Second, the vaccines also confer strong protection against serious illness and death, and this protection wanes much more slowly. Hence, six months after vaccination, the vaccinated still have substantial protection against death.
While these stylized facts are approximately right, there’s reason to believe that vaccine effectiveness against death has been overestimated. Note: by ‘overestimated’ I simply mean that effectiveness may be somewhat lower than is claimed, not that effectiveness is zero (or even close to zero).
The reason effectiveness against death may have been overestimated was highlighted in a recent study by the U.S. CDC. Using data on a large cohort of Americans, Stanley Xu and colleagues calculated non-Covid death rates (adjusted for age and sex) among vaccinated and unvaccinated persons.
Their findings are shown in the figure below (taken from the Economist). Notice that, on both charts, the light blue bar is much higher than the other two bars, indicating that non-Covid death rates were substantially higher among the unvaccinated.
The researchers interpreted their results as evidence of vaccine safety. (If the vaccines were very unsafe, you’d expect a lot more non-Covid deaths in the vaccine groups.) However, there’s another implication, which the researchers also acknowledge: people who get vaccinated tend to be healthier and/or more risk-averse than those who don’t.

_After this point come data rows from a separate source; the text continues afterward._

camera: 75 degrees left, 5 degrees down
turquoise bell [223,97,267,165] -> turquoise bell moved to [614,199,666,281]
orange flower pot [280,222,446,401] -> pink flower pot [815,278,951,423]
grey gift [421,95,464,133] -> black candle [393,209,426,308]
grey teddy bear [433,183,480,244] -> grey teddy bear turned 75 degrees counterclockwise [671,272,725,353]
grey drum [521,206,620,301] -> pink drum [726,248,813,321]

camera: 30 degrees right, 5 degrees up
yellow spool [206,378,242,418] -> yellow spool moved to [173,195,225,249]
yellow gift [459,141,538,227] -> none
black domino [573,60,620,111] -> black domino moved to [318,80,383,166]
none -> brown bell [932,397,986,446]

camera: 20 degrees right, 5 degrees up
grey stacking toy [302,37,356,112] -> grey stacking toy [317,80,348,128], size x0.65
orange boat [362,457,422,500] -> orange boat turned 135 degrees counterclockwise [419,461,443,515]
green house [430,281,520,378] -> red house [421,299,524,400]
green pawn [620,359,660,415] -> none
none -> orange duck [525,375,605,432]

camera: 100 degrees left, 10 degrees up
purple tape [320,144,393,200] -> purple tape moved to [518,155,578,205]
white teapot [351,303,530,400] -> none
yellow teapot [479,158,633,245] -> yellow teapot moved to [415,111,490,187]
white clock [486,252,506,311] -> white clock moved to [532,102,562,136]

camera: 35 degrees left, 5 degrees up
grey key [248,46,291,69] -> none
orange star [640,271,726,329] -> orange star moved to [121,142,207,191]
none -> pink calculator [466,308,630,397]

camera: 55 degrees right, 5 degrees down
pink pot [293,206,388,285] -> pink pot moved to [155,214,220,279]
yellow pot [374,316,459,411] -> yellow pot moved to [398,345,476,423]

How do we explain this ‘healthy vaccinee’ effect? There are at least two possibilities. First, some people may be too frail to get vaccinated, due to old age or underlying health conditions. Second, some people may just be inherently healthier/more risk-averse, and as a result may be more likely to get vaccinated and less likely to die of other causes.
The CDC researchers actually attempted to control for the healthy vaccinee effect by selecting unvaccinated persons from among those who’d had at least one flu shot in the last two years. The fact that they still observed a difference in death rates suggests the true effect may be even larger.
While the CDC’s results might be good news from the perspective of vaccine safety, they’re bad news from the perspective of vaccine effectiveness.
Suppose you do a study, and find that the Covid death rate is ten times higher among unvaccinated people than among vaccinated people. That difference could be due to the vaccines. But it could also be due to the fact that vaccinated people are less likely to die for any reason.
Observational studies of vaccine effectiveness do attempt to control for the healthy vaccinee effect, for example by including some measure of health/frailty as another variable in the analysis. However, these kinds of measures may not capture all the relevant differences between vaccinated and unvaccinated people.
Consider Israel. By the start of June, the country had fully vaccinated 55% of its population (and an even higher percentage of adults). Despite this, and despite having gone through two previous waves of Covid, the country saw a major third wave associated with the Delta variant. Here’s the chart of daily Covid deaths:
One might have assumed that natural immunity from the two previous waves, combined with a 55% vaccination rate, would have kept deaths to a minimum. Yet the number of deaths was still substantial, at least relative to the previous waves. This is particularly evident if we look at excess mortality:
Total excess mortality in Israel’s third was about the same as in its first wave, and was actually higher than in its second wave. Now, it’s true that a disproportionate share of Covid deaths were among the unvaccinated. But this is consistent with the healthy vaccinee effect.
Of course, I’m not claiming that a plot of excess mortality in one country constitutes a serious analysis. Mortality would presumably have been higher absent the vaccination campaign. However, it’s hard to reconcile the chart above with claims of, say, 90% effectiveness against death.
To repeat: I’m not claiming the vaccines aren’t effective against serious illness and death; only that their effectiveness (after two doses) may have been overstated. Offering the vaccine to over 50s still makes sense as a way to achieve focused protection.